Urartular döneminde inşa edilen ve bugüne kadar birçok medeniyete ev sahipliği yapan Van Kalesi ve etrafındaki tarihi yapılar kaderine terk edilmiş durumda. 2016 yılında Birleşmiş Milletler Eğitim, Bilim ve Kültür Örgütü’nün (UNESCO) “Geçici Dünya Miras Listesi’ne giren kale ve tarihi yapılar hem define arayan kişiler tarafından tahrip ediliyor hem de ziyaretçilerin attığı çöplerle kirletiliyor. 

Her yıl binlerce kişinin ziyaret ettiği kale ve tarihi yapılar, 2010 yılında Kültür Bakanlığı tarafından 2 milyon TL harcanarak restore edildi. Ancak söz konusu restore nedeniyle kale eski dokusunu kaybetti. Kalenin betonla restore edilen bölümlerinde yıllar sonra çökme ve yıkılmalar meydana geldi. Bunun yanı sıra son yıllarda kalenin birçok yeri define arayan kişiler tarafından tahrip edildi. Özellikle güney kısmında yoğunlaşan ve derinliği 3 metreyi bulan kazılar nedeniyle kalenin birçok tarihi yeri büyük zarar görmüş durumda.  

TAŞLAR DÖKÜLÜYOR

Yine kalenin güney yakasında yer alan ve "Eski Van Şehri" olarak adlandırılan bölgedeki tarihi yapılar yıkılmaya yüz tutmuş durumda. Ulu Camii başta olmak üzere birçok yapının taşları tek tek dökülüyor. Söz konusu duruma karşı herhangi bir önlem alınmazken, yetkililer sadece dökülen taşları belli bir alanda toplamakla yetiniyor.  

KİRLİLİK VE YAZILAMALAR

Kale ve tarihi yapıların bulunduğu bölgedeki başlıca sorunların başında ise kirlilik geliyor. Kalenin neredeyse her noktası, ziyaretçiler tarafından yerlere atılan maske, plastik su petleri, alkol şişeleri, çekirdek kabukları ve poşetlerle kirletiliyor. Kimi yerlerde kötü kokuların yükselmesine neden olan çöpler ise toplanmıyor. 

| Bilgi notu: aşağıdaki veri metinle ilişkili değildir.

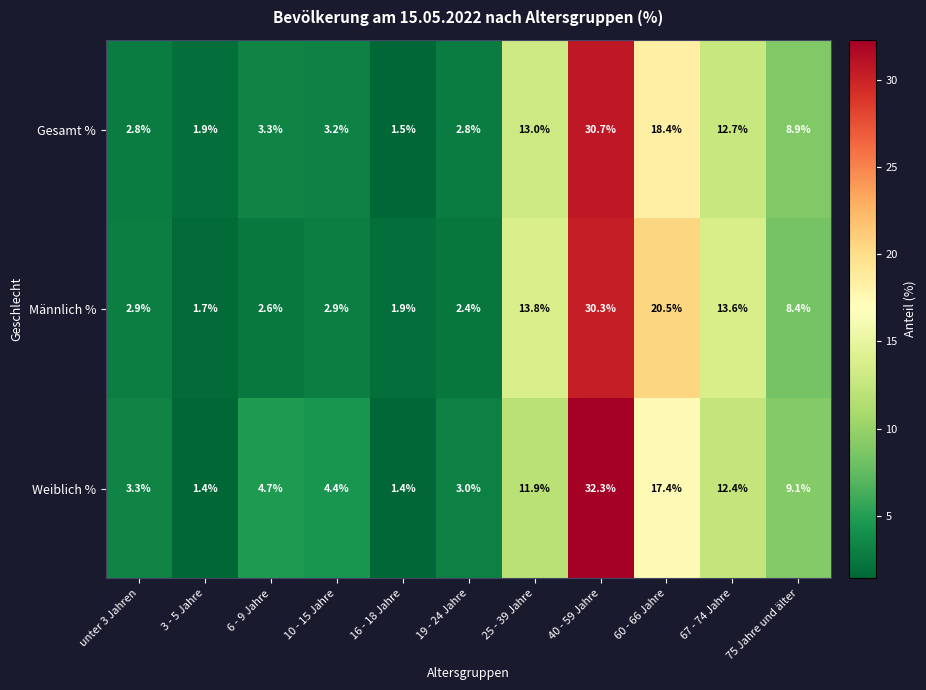

What is the sum of all Gesamt % values?

99.2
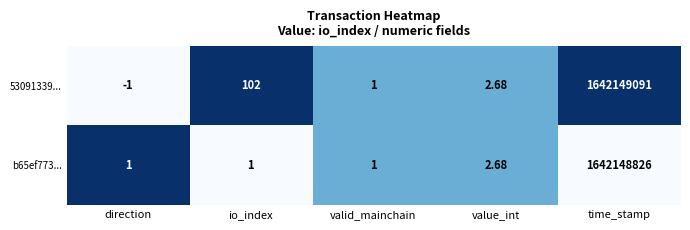

At which label does 53091339... first exceed 2?

io_index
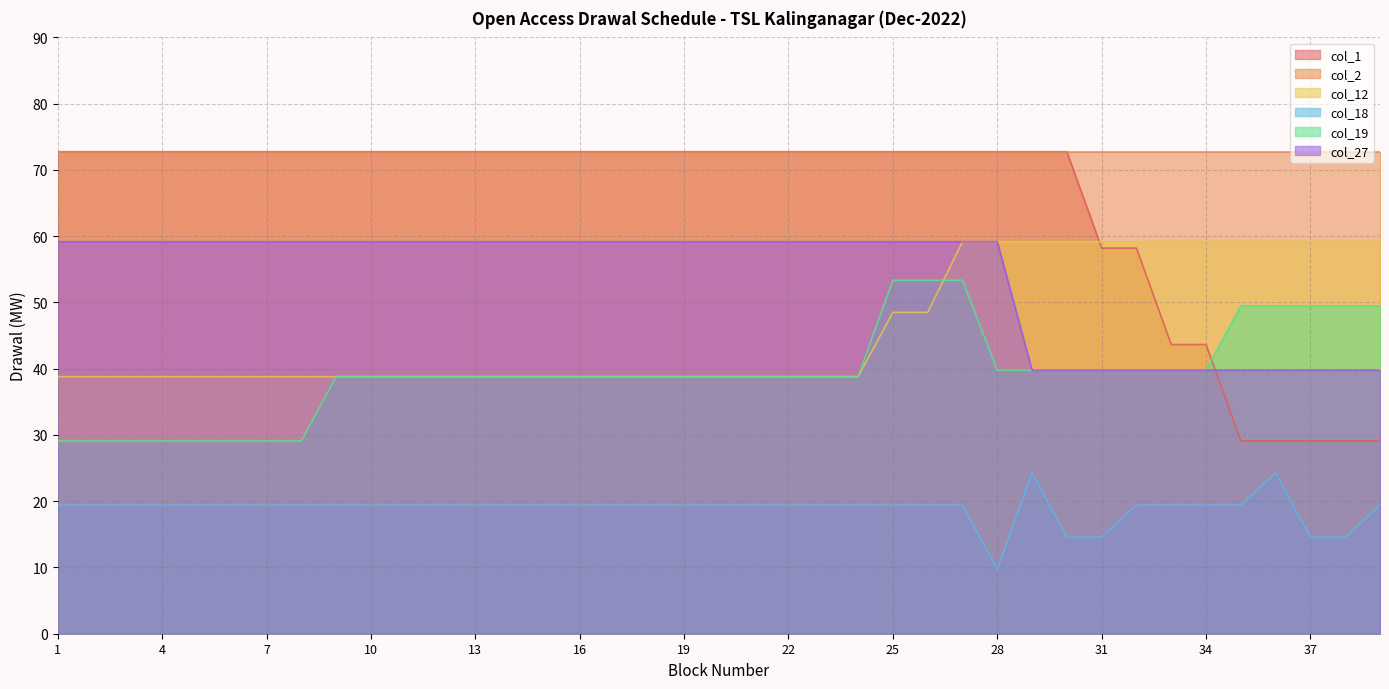

What is the value of the col_18 point at the 6th from the left?

19.4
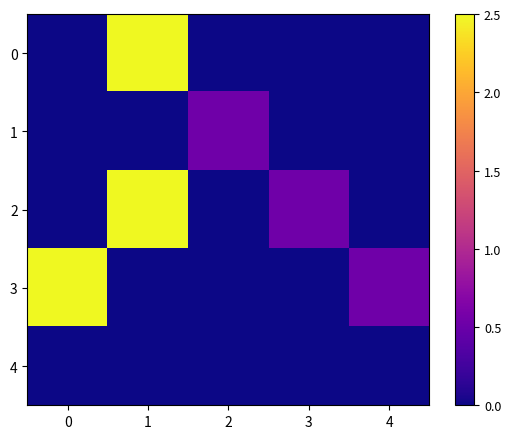

Reading left to right, list all the values displayed in this chart.

0: 0=0.0	1=2.5	2=0.0	3=0.0	4=0.0
1: 0=0.0	1=0.0	2=0.5	3=0.0	4=0.0
2: 0=0.0	1=2.5	2=0.0	3=0.5	4=0.0
3: 0=2.5	1=0.0	2=0.0	3=0.0	4=0.5
4: 0=0.0	1=0.0	2=0.0	3=0.0	4=0.0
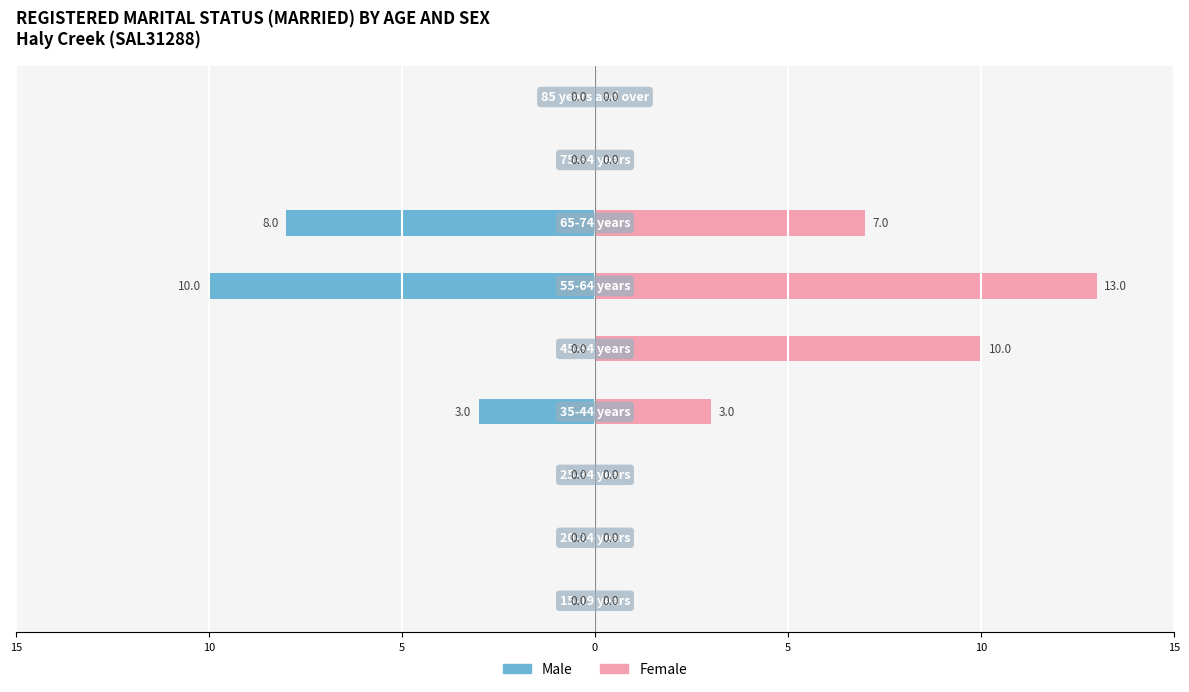

What are all the series names shown in the legend?

Male, Female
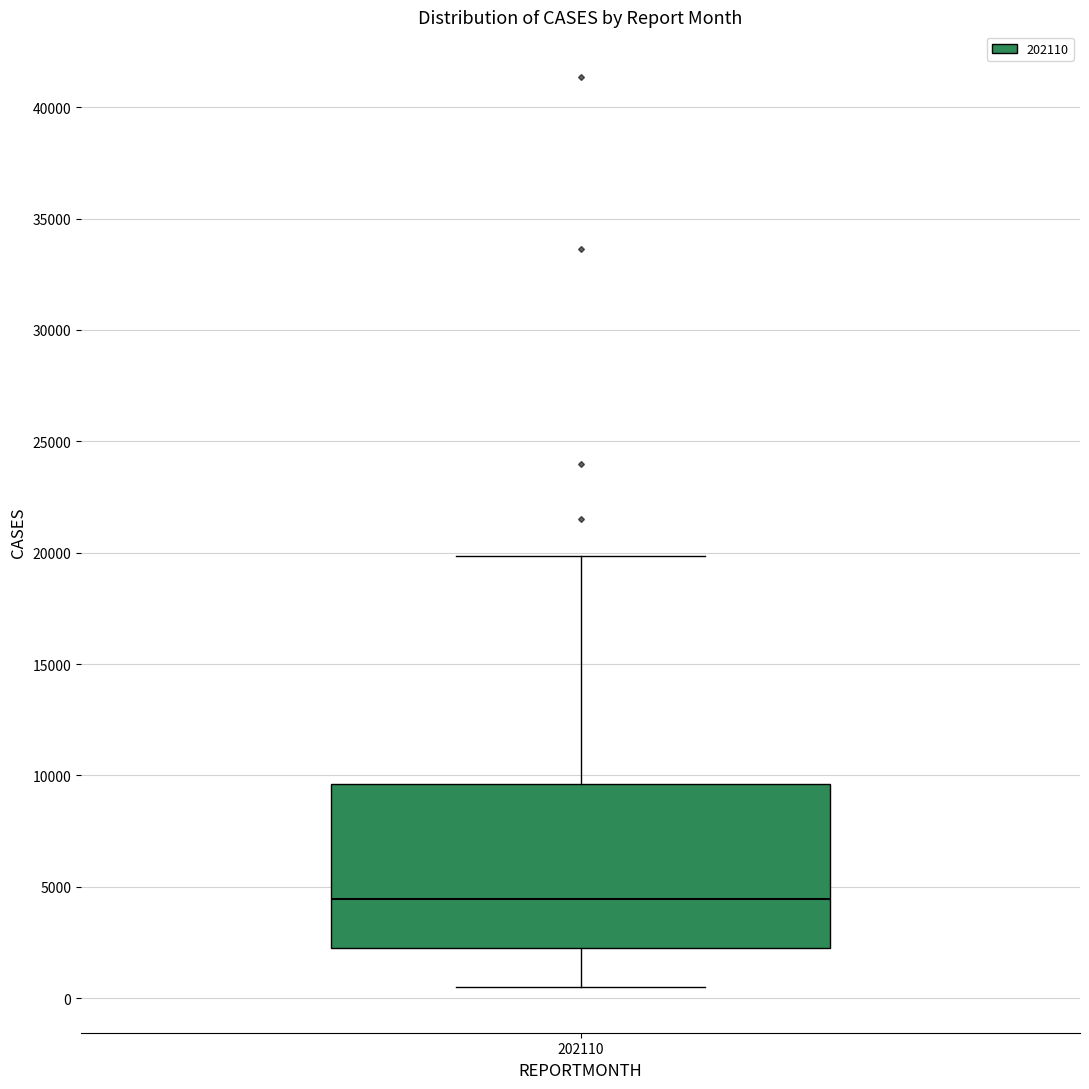

Where is the lower edge of the box at x = 202110 on the y-axis? The values are not printed on the chart, so give them approximately, as read against the axis.

2000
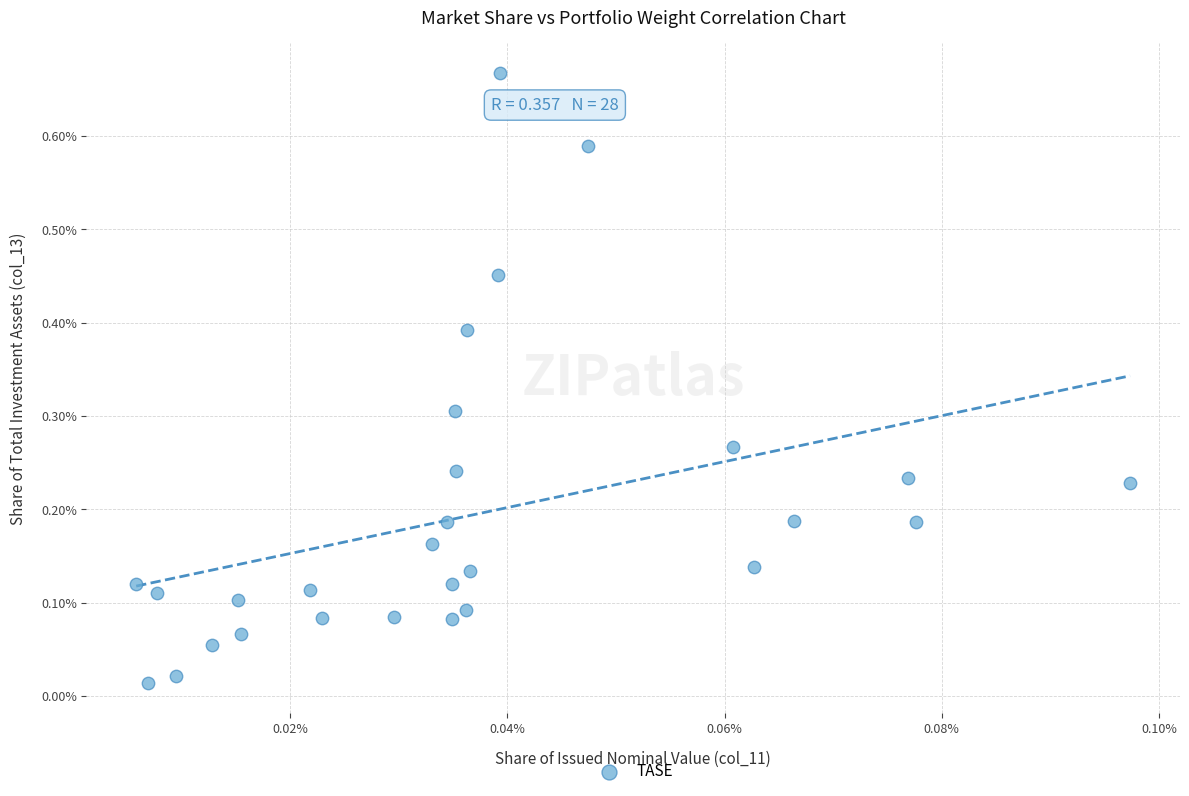

Count the number of points in this scatter plot.

28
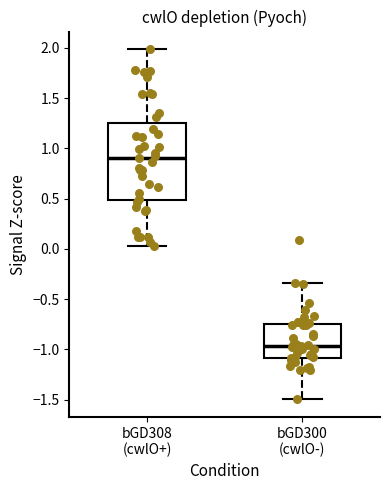

Reading left to right, read every box against the y-axis: the position of its median line, the range the box covers, and the ends of its whiskers. The values are not printed on the chart, so give them approximately, as read against the axis.

bGD308 (cwlO+): median 0.90, box 0.50 to 1.25, whiskers 0.05 to 2.00
bGD300 (cwlO-): median -0.95, box -1.10 to -0.75, whiskers -1.50 to -0.35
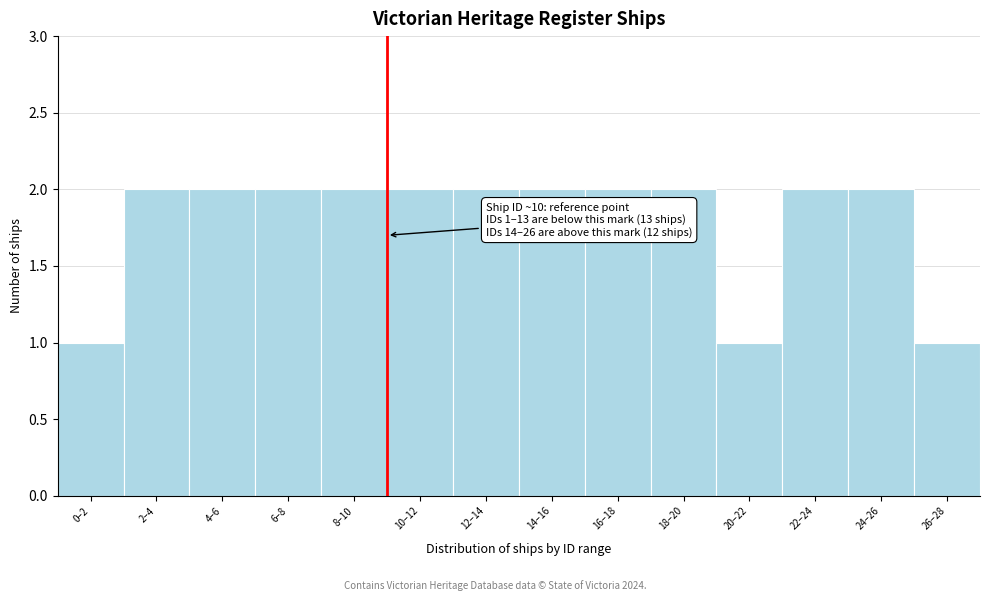

Reading left to right, what are all the values shown in this chart?

1	2	2	2	2	2	2	2	2	2	1	2	2	1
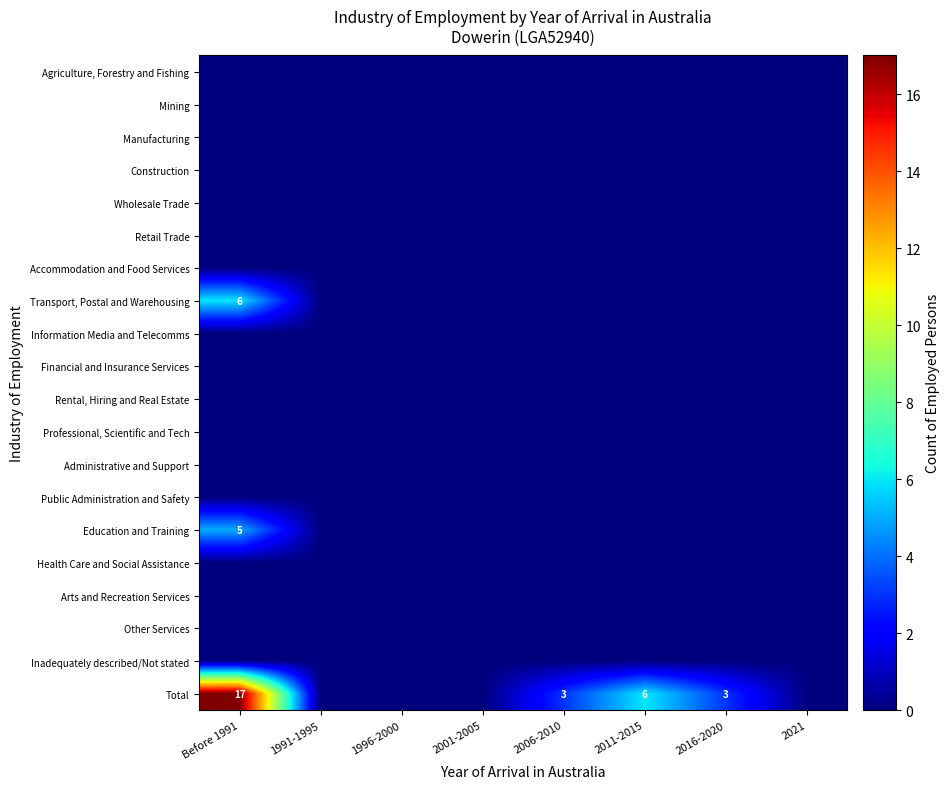

Between 2021 and 2001-2005, which is larger?

2021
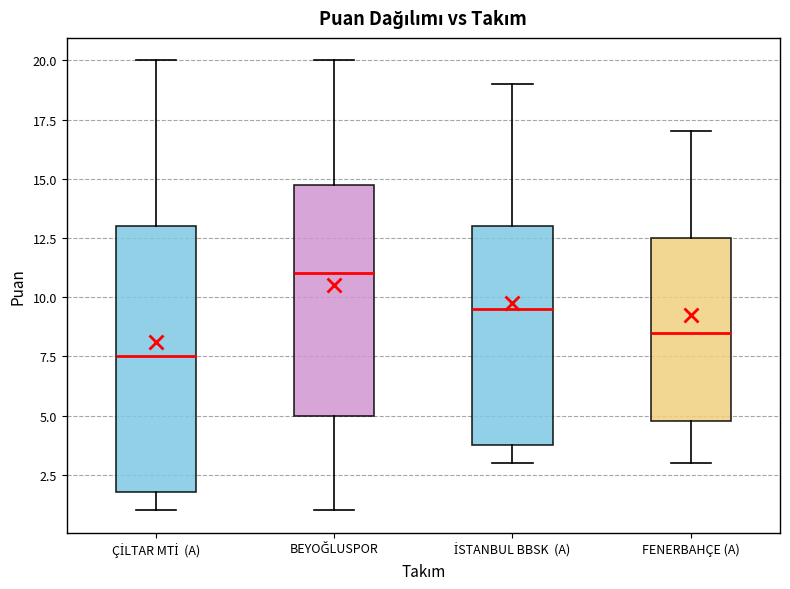

Where does the lower whisker of the box for BEYOĞLUSPOR end on the y-axis? The values are not printed on the chart, so give them approximately, as read against the axis.

1.0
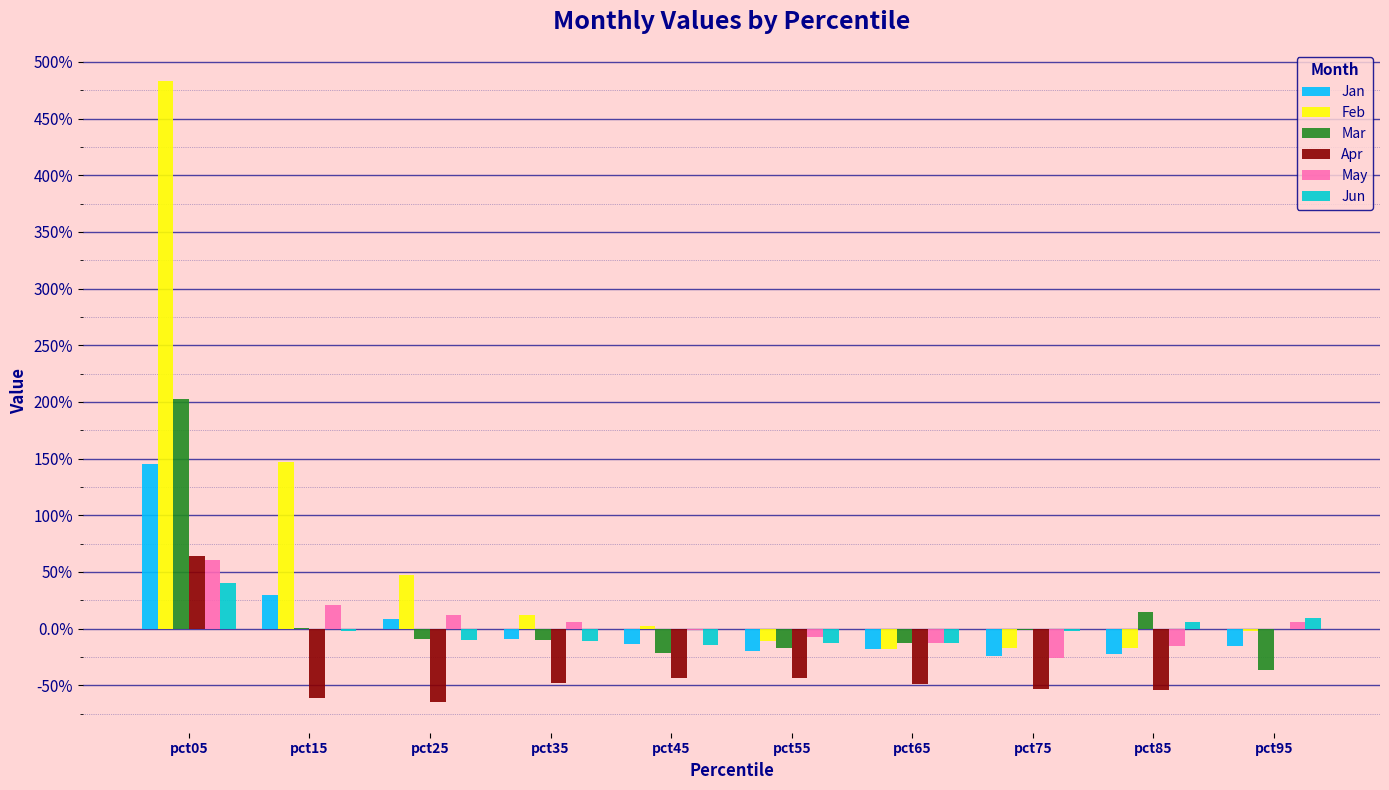

True or false: Mar has a value of 0.2 at pct85.

False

Bunun yanı sıra kalenin duvarları ve tarihi yapılar üzerindeki yazılamalar ise her geçen gün daha da artıyor. 

ÖNLEM YETERSİZ

Kaledeki kaçak kazılar, kirlilik ve yazılamalara ilişkin görüştüğümüz Van Müzesi yetkilileri, kalenin bulunduğu bölgede 2 güvenlik personelinin vardiyalı olarak çalıştığını aktardı. Bölgenin genişliği nedeniyle kaçak kazıların önüne geçilemediğini kaydeden yetkililer, kazılara ilişkin inceleme yapılarak rapor tutulduğunu ifade etti. Yetkililer, raporlar sonrası Van Kültür Varlıklarını Koruma Bölge Kurulunun aldığı kararla kazı yapılan alanların kapatıldığını ya da muhafaza altına alındığını söyledi.  

KALE HAKKINDA

Van merkeze 5 kilometre mesafede bulunan kale, Urartu kralı I. Sarduri tarafından milattan önce 840-825 tarihleri arasında kurulmuştur. 20-120 metre arasında değişen genişlikte, bin 800 metre uzunluğunda ve 100 metre yüksekliğinde olan bir kayalık üzerine kurulu olan kalede, Urartular'dan kalma Madır (Sardur) Burcu, Analı-Kız açık hava tapınağı, 1'inci Argişti, Kurucular, Menua ve II. Sarduri kaya mezarları, Bin Merdivenler ile ana kayaya oyulmuş sur duvar yatakları bulunmaktadır. Kalenin tahkimatını sağlayan beden duvarları, burçlar ve kuleler moloz taş, kerpiç ile kesme taş malzemeyle yapılmıştır. Bu duvar ve tahkimatlar kuzeyden kalenin siluetini oluşturmaktadır. Osmanlı döneminde kale tamamen askeri amaçlı olarak kullanılmıştır.